I'm confused on the topic. Are we speaking overcharged as in being charged more than the menu price? Or menu prices being higher in tourist locations where overhead costs can be many times more than the back streets "where the locals eat". If they are running local and tourist menus, well that's sort of low class. Some how I doubt that happens much. As for charging tourists more because of their perceived greater wealth, its called social justice. Great concept till you are at the bad end of the stick.

Posted by
14894 posts

Back in the Iron Curtain days it was extremely common for western tourists to pay an inflated price for things like hotels. Very low-end lodgings were priced at Marriott levels, and you didn't have a choice because the state owned everything and you couldn't get into the country without a hotel reservation unless you had family to stay with. Foreigners paid many times the locals' price for tickets to the Moscow Circus, and I assume also for major cultural events like concerts. I didn't have a problem with different pricing on event tickets, because those cultural institutions were heavily subsidized. The hotel situation really bugged me, because the price/value ratio was grotesquely out of whack.

I think charging more for foreign-language tours is fine. Being multi-lingual is a skill for which people should be compensated. I think I've seen it occasionally in western Europe as well.
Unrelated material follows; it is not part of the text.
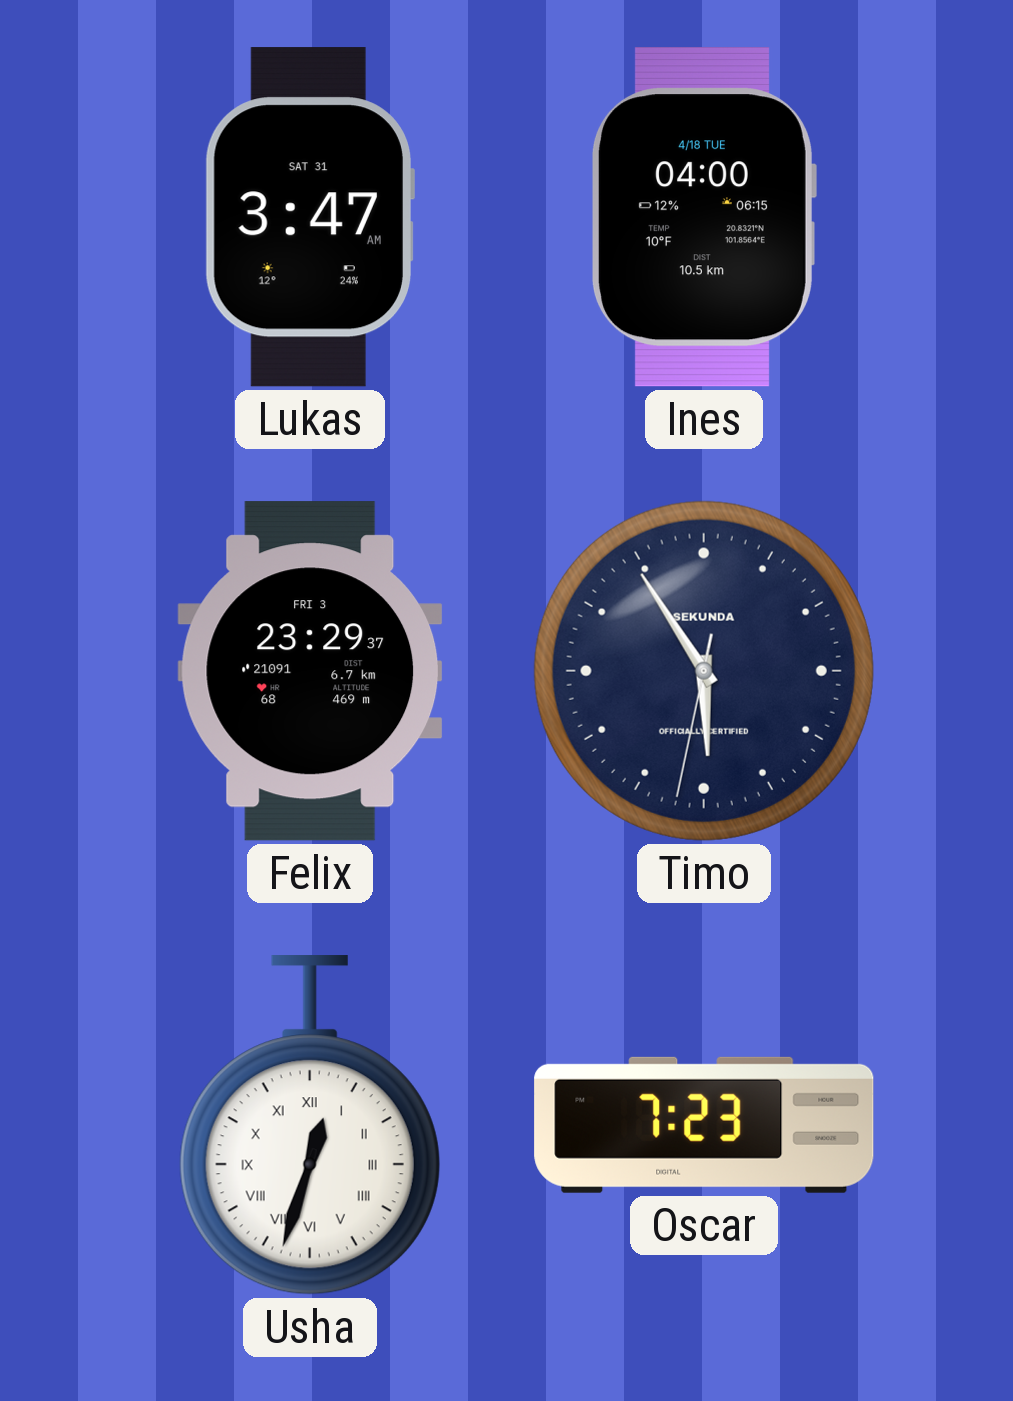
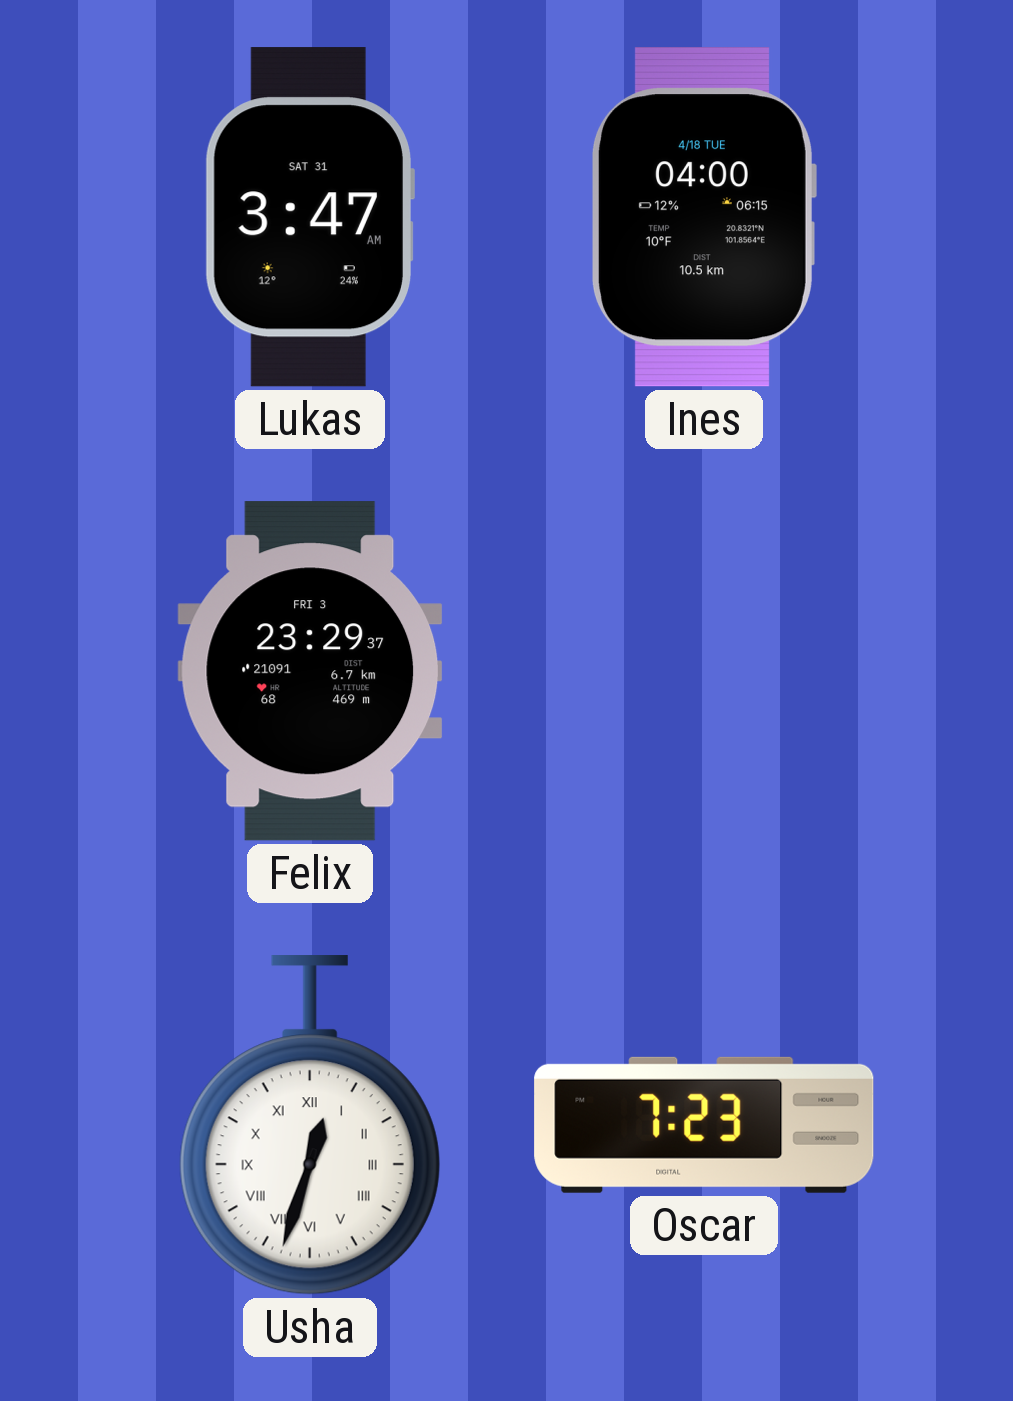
Timo: 5:54 -> none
I'm quite certain folks taking English-language cooking classes in countries like Italy and France pay a lot more than someone would pay for a class taught in the local language.

I'm bugged by the price differential at the Hungarian Parliament building in Budapest, where non-EU citizens pay double what EU citizens pay. I assume it's because a lot of EU money went into that building. It's not chump change; HUF 6400 (about 20 euros) is rather a lot of money.

Posted by
4595 posts

To charge a foreigner for the same service or item more than a local is now illegal. Tour in English instead of in Czech is obviously not the same service. However in nineties in so called Wild East era it was a common practice.

Posted by
9597 posts

Illegal where?

We tax people disproprtiantly based on income, we are even advocating a wealth tax; so why not extend the courtesy to restaurants, shops and hotels in a country where the average foreign tourist earns 3 times the average Czech wage? As long as the costs are clearly presented it sounds consistent of 21 century thinking.

Let's not forget that these folks give up more than half their income for social services and living subsidies so they have to earn $10 to have $4 for lunch, while an american might have to earn $7 for that same $4 lunch. And did you take the $1 public transport to get that that lunch? Well the fine Czech probably subsidized that $1 ticket with 2 of their dollars.

Posted by
9597 posts

Acraven, Hungary netted about $4 BILLION from the EU last year. Perhaps you should pay the EU price for the Parliament tour and write a $100 check to some poor German or Brit that subsidized your vacation.